[Provided data — start]

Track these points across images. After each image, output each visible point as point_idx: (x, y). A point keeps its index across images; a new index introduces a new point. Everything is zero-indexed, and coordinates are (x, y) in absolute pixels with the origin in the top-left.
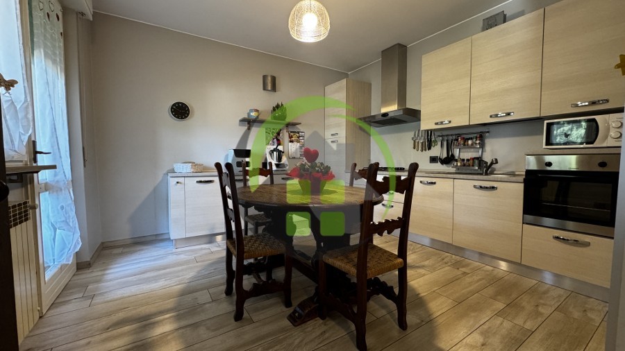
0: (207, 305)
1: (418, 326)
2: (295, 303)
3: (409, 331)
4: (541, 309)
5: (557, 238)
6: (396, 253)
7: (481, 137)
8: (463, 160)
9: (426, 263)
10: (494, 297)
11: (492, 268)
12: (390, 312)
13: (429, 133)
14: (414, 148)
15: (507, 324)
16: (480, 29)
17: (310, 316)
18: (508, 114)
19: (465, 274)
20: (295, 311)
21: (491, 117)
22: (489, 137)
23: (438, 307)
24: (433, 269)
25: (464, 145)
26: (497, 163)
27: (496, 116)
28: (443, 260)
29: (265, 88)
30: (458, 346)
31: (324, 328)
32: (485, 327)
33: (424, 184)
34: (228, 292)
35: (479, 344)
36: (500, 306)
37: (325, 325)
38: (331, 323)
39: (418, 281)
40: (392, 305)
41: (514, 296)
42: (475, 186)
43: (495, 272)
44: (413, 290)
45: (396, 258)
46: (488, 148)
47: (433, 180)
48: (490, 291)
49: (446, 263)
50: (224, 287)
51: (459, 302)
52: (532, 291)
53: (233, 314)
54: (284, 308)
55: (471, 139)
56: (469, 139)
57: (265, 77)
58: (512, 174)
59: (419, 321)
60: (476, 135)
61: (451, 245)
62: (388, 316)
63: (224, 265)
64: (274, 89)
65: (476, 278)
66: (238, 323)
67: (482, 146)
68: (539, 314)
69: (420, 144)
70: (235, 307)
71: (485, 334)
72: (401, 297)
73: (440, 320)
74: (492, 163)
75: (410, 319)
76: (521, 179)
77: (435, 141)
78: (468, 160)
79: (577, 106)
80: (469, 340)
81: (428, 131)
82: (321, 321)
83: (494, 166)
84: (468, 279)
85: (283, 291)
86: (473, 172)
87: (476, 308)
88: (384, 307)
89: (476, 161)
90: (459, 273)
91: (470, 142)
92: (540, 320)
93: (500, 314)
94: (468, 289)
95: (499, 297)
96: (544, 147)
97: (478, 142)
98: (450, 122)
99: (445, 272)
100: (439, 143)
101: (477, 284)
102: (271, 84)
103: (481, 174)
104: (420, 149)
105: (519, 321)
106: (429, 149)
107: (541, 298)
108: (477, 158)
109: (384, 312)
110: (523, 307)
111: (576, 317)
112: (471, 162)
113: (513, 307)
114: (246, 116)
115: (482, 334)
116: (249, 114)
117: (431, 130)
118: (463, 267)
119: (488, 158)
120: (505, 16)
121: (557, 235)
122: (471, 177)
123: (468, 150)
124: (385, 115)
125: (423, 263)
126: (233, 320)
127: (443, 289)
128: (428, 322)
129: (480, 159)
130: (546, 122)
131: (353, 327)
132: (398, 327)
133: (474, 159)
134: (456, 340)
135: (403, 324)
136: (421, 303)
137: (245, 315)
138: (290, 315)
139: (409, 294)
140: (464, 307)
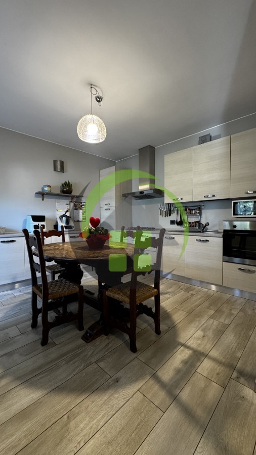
0: (18, 338)
1: (167, 331)
2: (86, 327)
3: (162, 334)
4: (233, 312)
5: (240, 269)
6: (153, 286)
7: (200, 209)
8: (190, 223)
9: (170, 290)
10: (208, 308)
11: (207, 290)
12: (150, 325)
13: (170, 205)
14: (161, 215)
15: (216, 323)
16: (198, 143)
17: (98, 335)
18: (214, 196)
19: (192, 295)
20: (87, 333)
21: (205, 197)
22: (204, 209)
23: (178, 317)
24: (174, 294)
25: (190, 213)
26: (208, 225)
27: (208, 196)
28: (180, 287)
29: (55, 169)
30: (190, 339)
31: (107, 341)
32: (204, 326)
33: (168, 238)
34: (34, 325)
35: (201, 337)
36: (212, 312)
37: (108, 339)
38: (112, 337)
39: (166, 303)
40: (151, 320)
41: (219, 305)
42: (197, 240)
43: (209, 292)
44: (163, 308)
45: (153, 289)
46: (203, 215)
47: (173, 236)
48: (206, 304)
49: (182, 289)
50: (30, 322)
51: (190, 313)
52: (228, 301)
53: (40, 341)
54: (78, 332)
55: (194, 210)
56: (193, 210)
57: (55, 162)
58: (217, 232)
59: (167, 328)
60: (196, 207)
61: (184, 277)
62: (149, 327)
63: (30, 305)
64: (62, 170)
65: (199, 297)
66: (45, 347)
67: (200, 214)
68: (231, 314)
69: (164, 212)
70: (41, 336)
71: (204, 330)
72: (156, 314)
73: (180, 326)
74: (206, 225)
75: (162, 327)
76: (221, 235)
77: (173, 211)
78: (193, 223)
79: (248, 193)
80: (196, 335)
81: (169, 204)
82: (105, 337)
83: (207, 227)
84: (194, 298)
85: (77, 320)
86: (195, 230)
87: (199, 315)
88: (146, 321)
89: (197, 224)
90: (189, 294)
91: (193, 212)
92: (232, 317)
93: (212, 317)
94: (195, 304)
95: (211, 307)
96: (233, 216)
97: (198, 212)
98: (182, 199)
99: (181, 295)
100: (176, 212)
101: (200, 301)
102: (60, 167)
103: (200, 232)
104: (164, 215)
105: (222, 320)
106: (170, 215)
107: (233, 305)
108: (198, 222)
109: (145, 325)
110: (224, 312)
111: (250, 314)
112: (194, 224)
113: (219, 311)
114: (41, 190)
115: (202, 330)
116: (43, 189)
117: (171, 204)
118: (191, 290)
119: (203, 222)
120: (211, 136)
121: (240, 267)
122: (194, 234)
123: (193, 216)
124: (142, 192)
125: (168, 291)
126: (40, 346)
127: (180, 306)
128: (173, 328)
129: (199, 223)
130: (233, 202)
131: (127, 337)
132: (154, 333)
133: (196, 222)
134: (189, 337)
135: (158, 331)
136: (168, 316)
137: (50, 340)
138: (83, 336)
139: (161, 311)
140: (193, 315)
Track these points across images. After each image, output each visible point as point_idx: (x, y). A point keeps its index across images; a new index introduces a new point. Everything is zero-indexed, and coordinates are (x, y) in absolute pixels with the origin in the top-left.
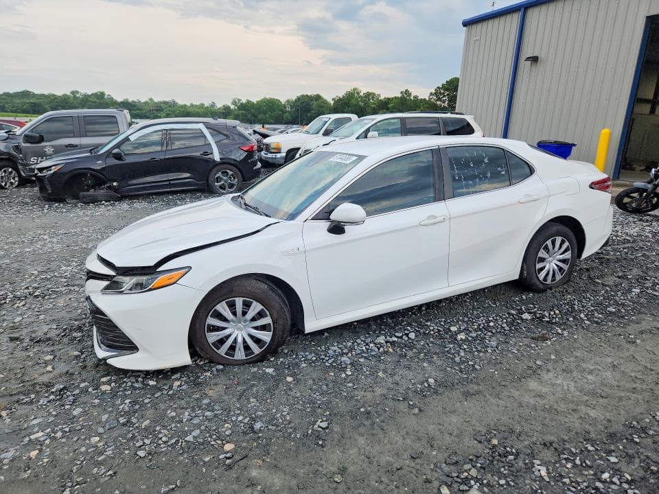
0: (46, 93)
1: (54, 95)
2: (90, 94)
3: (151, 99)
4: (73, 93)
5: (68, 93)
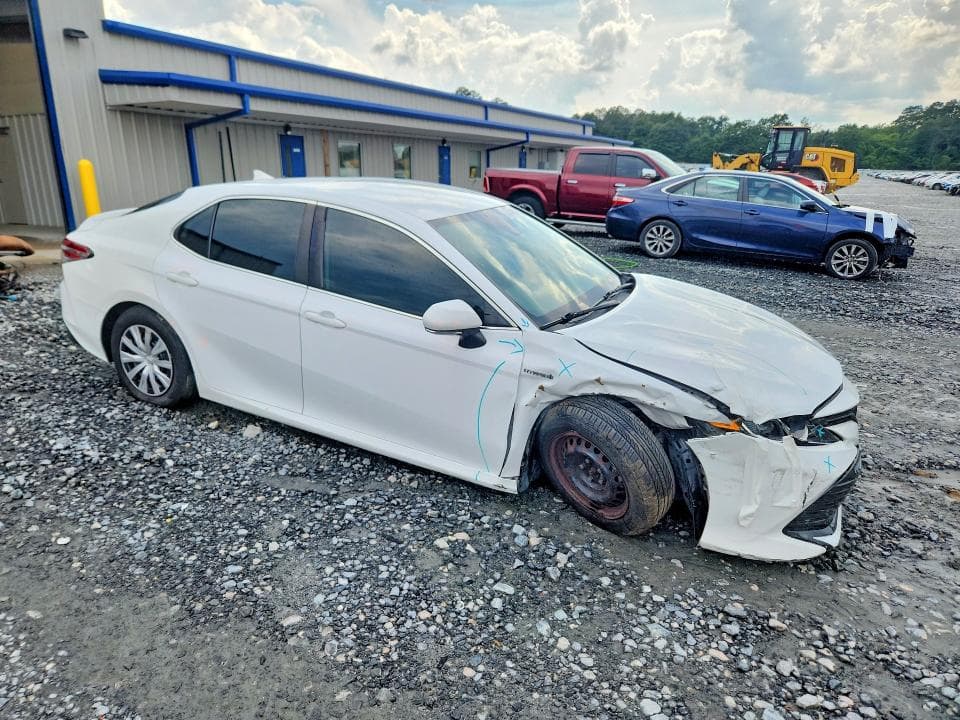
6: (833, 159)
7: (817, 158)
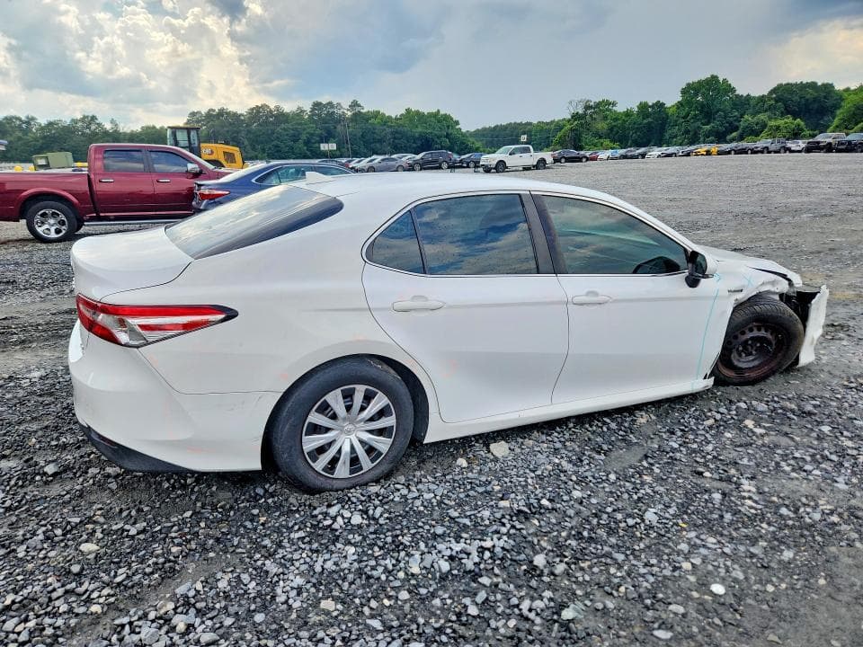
6: (225, 153)
7: (212, 152)
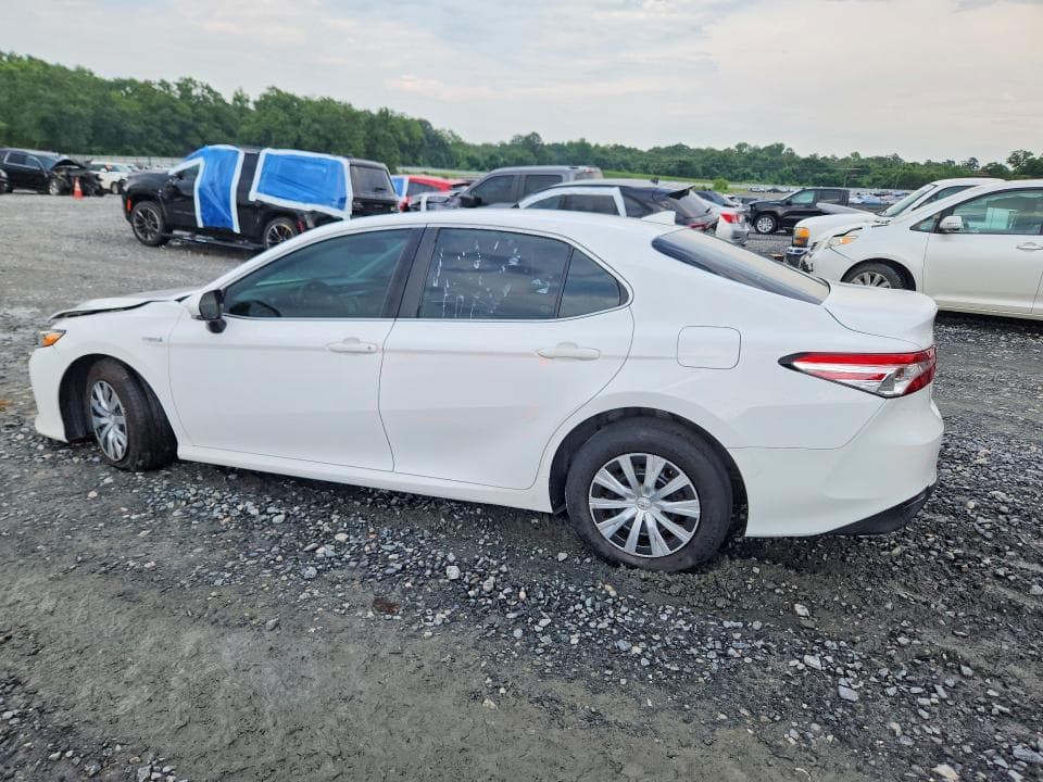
0: (704, 147)
1: (713, 150)
2: (762, 147)
3: (856, 155)
4: (740, 146)
5: (733, 147)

[Provided data — finish]

**Your instructions:** Please recast every line of the data above as a JSON list of strings, one string per line, skipping blank lines and leaving out the pictures.

**Solved exercise:**
[
  "Track these points across images. After each image, output each visible point as point_idx: (x, y). A point keeps its index across images; a new index introduces a new point. Everything is zero-indexed, and coordinates are (x, y) in absolute pixels with the origin in the top-left.",
  "0: (207, 305)",
  "1: (418, 326)",
  "2: (295, 303)",
  "3: (409, 331)",
  "4: (541, 309)",
  "5: (557, 238)",
  "6: (396, 253)",
  "7: (481, 137)",
  "8: (463, 160)",
  "9: (426, 263)",
  "10: (494, 297)",
  "11: (492, 268)",
  "12: (390, 312)",
  "13: (429, 133)",
  "14: (414, 148)",
  "15: (507, 324)",
  "16: (480, 29)",
  "17: (310, 316)",
  "18: (508, 114)",
  "19: (465, 274)",
  "20: (295, 311)",
  "21: (491, 117)",
  "22: (489, 137)",
  "23: (438, 307)",
  "24: (433, 269)",
  "25: (464, 145)",
  "26: (497, 163)",
  "27: (496, 116)",
  "28: (443, 260)",
  "29: (265, 88)",
  "30: (458, 346)",
  "31: (324, 328)",
  "32: (485, 327)",
  "33: (424, 184)",
  "34: (228, 292)",
  "35: (479, 344)",
  "36: (500, 306)",
  "37: (325, 325)",
  "38: (331, 323)",
  "39: (418, 281)",
  "40: (392, 305)",
  "41: (514, 296)",
  "42: (475, 186)",
  "43: (495, 272)",
  "44: (413, 290)",
  "45: (396, 258)",
  "46: (488, 148)",
  "47: (433, 180)",
  "48: (490, 291)",
  "49: (446, 263)",
  "50: (224, 287)",
  "51: (459, 302)",
  "52: (532, 291)",
  "53: (233, 314)",
  "54: (284, 308)",
  "55: (471, 139)",
  "56: (469, 139)",
  "57: (265, 77)",
  "58: (512, 174)",
  "59: (419, 321)",
  "60: (476, 135)",
  "61: (451, 245)",
  "62: (388, 316)",
  "63: (224, 265)",
  "64: (274, 89)",
  "65: (476, 278)",
  "66: (238, 323)",
  "67: (482, 146)",
  "68: (539, 314)",
  "69: (420, 144)",
  "70: (235, 307)",
  "71: (485, 334)",
  "72: (401, 297)",
  "73: (440, 320)",
  "74: (492, 163)",
  "75: (410, 319)",
  "76: (521, 179)",
  "77: (435, 141)",
  "78: (468, 160)",
  "79: (577, 106)",
  "80: (469, 340)",
  "81: (428, 131)",
  "82: (321, 321)",
  "83: (494, 166)",
  "84: (468, 279)",
  "85: (283, 291)",
  "86: (473, 172)",
  "87: (476, 308)",
  "88: (384, 307)",
  "89: (476, 161)",
  "90: (459, 273)",
  "91: (470, 142)",
  "92: (540, 320)",
  "93: (500, 314)",
  "94: (468, 289)",
  "95: (499, 297)",
  "96: (544, 147)",
  "97: (478, 142)",
  "98: (450, 122)",
  "99: (445, 272)",
  "100: (439, 143)",
  "101: (477, 284)",
  "102: (271, 84)",
  "103: (481, 174)",
  "104: (420, 149)",
  "105: (519, 321)",
  "106: (429, 149)",
  "107: (541, 298)",
  "108: (477, 158)",
  "109: (384, 312)",
  "110: (523, 307)",
  "111: (576, 317)",
  "112: (471, 162)",
  "113: (513, 307)",
  "114: (246, 116)",
  "115: (482, 334)",
  "116: (249, 114)",
  "117: (431, 130)",
  "118: (463, 267)",
  "119: (488, 158)",
  "120: (505, 16)",
  "121: (557, 235)",
  "122: (471, 177)",
  "123: (468, 150)",
  "124: (385, 115)",
  "125: (423, 263)",
  "126: (233, 320)",
  "127: (443, 289)",
  "128: (428, 322)",
  "129: (480, 159)",
  "130: (546, 122)",
  "131: (353, 327)",
  "132: (398, 327)",
  "133: (474, 159)",
  "134: (456, 340)",
  "135: (403, 324)",
  "136: (421, 303)",
  "137: (245, 315)",
  "138: (290, 315)",
  "139: (409, 294)",
  "140: (464, 307)",
  "0: (18, 338)",
  "1: (167, 331)",
  "2: (86, 327)",
  "3: (162, 334)",
  "4: (233, 312)",
  "5: (240, 269)",
  "6: (153, 286)",
  "7: (200, 209)",
  "8: (190, 223)",
  "9: (170, 290)",
  "10: (208, 308)",
  "11: (207, 290)",
  "12: (150, 325)",
  "13: (170, 205)",
  "14: (161, 215)",
  "15: (216, 323)",
  "16: (198, 143)",
  "17: (98, 335)",
  "18: (214, 196)",
  "19: (192, 295)",
  "20: (87, 333)",
  "21: (205, 197)",
  "22: (204, 209)",
  "23: (178, 317)",
  "24: (174, 294)",
  "25: (190, 213)",
  "26: (208, 225)",
  "27: (208, 196)",
  "28: (180, 287)",
  "29: (55, 169)",
  "30: (190, 339)",
  "31: (107, 341)",
  "32: (204, 326)",
  "33: (168, 238)",
  "34: (34, 325)",
  "35: (201, 337)",
  "36: (212, 312)",
  "37: (108, 339)",
  "38: (112, 337)",
  "39: (166, 303)",
  "40: (151, 320)",
  "41: (219, 305)",
  "42: (197, 240)",
  "43: (209, 292)",
  "44: (163, 308)",
  "45: (153, 289)",
  "46: (203, 215)",
  "47: (173, 236)",
  "48: (206, 304)",
  "49: (182, 289)",
  "50: (30, 322)",
  "51: (190, 313)",
  "52: (228, 301)",
  "53: (40, 341)",
  "54: (78, 332)",
  "55: (194, 210)",
  "56: (193, 210)",
  "57: (55, 162)",
  "58: (217, 232)",
  "59: (167, 328)",
  "60: (196, 207)",
  "61: (184, 277)",
  "62: (149, 327)",
  "63: (30, 305)",
  "64: (62, 170)",
  "65: (199, 297)",
  "66: (45, 347)",
  "67: (200, 214)",
  "68: (231, 314)",
  "69: (164, 212)",
  "70: (41, 336)",
  "71: (204, 330)",
  "72: (156, 314)",
  "73: (180, 326)",
  "74: (206, 225)",
  "75: (162, 327)",
  "76: (221, 235)",
  "77: (173, 211)",
  "78: (193, 223)",
  "79: (248, 193)",
  "80: (196, 335)",
  "81: (169, 204)",
  "82: (105, 337)",
  "83: (207, 227)",
  "84: (194, 298)",
  "85: (77, 320)",
  "86: (195, 230)",
  "87: (199, 315)",
  "88: (146, 321)",
  "89: (197, 224)",
  "90: (189, 294)",
  "91: (193, 212)",
  "92: (232, 317)",
  "93: (212, 317)",
  "94: (195, 304)",
  "95: (211, 307)",
  "96: (233, 216)",
  "97: (198, 212)",
  "98: (182, 199)",
  "99: (181, 295)",
  "100: (176, 212)",
  "101: (200, 301)",
  "102: (60, 167)",
  "103: (200, 232)",
  "104: (164, 215)",
  "105: (222, 320)",
  "106: (170, 215)",
  "107: (233, 305)",
  "108: (198, 222)",
  "109: (145, 325)",
  "110: (224, 312)",
  "111: (250, 314)",
  "112: (194, 224)",
  "113: (219, 311)",
  "114: (41, 190)",
  "115: (202, 330)",
  "116: (43, 189)",
  "117: (171, 204)",
  "118: (191, 290)",
  "119: (203, 222)",
  "120: (211, 136)",
  "121: (240, 267)",
  "122: (194, 234)",
  "123: (193, 216)",
  "124: (142, 192)",
  "125: (168, 291)",
  "126: (40, 346)",
  "127: (180, 306)",
  "128: (173, 328)",
  "129: (199, 223)",
  "130: (233, 202)",
  "131: (127, 337)",
  "132: (154, 333)",
  "133: (196, 222)",
  "134: (189, 337)",
  "135: (158, 331)",
  "136: (168, 316)",
  "137: (50, 340)",
  "138: (83, 336)",
  "139: (161, 311)",
  "140: (193, 315)",
  "Track these points across images. After each image, output each visible point as point_idx: (x, y). A point keeps its index across images; a new index introduces a new point. Everything is zero-indexed, and coordinates are (x, y) in absolute pixels with the origin in the top-left.",
  "0: (46, 93)",
  "1: (54, 95)",
  "2: (90, 94)",
  "3: (151, 99)",
  "4: (73, 93)",
  "5: (68, 93)",
  "6: (833, 159)",
  "7: (817, 158)",
  "6: (225, 153)",
  "7: (212, 152)",
  "0: (704, 147)",
  "1: (713, 150)",
  "2: (762, 147)",
  "3: (856, 155)",
  "4: (740, 146)",
  "5: (733, 147)"
]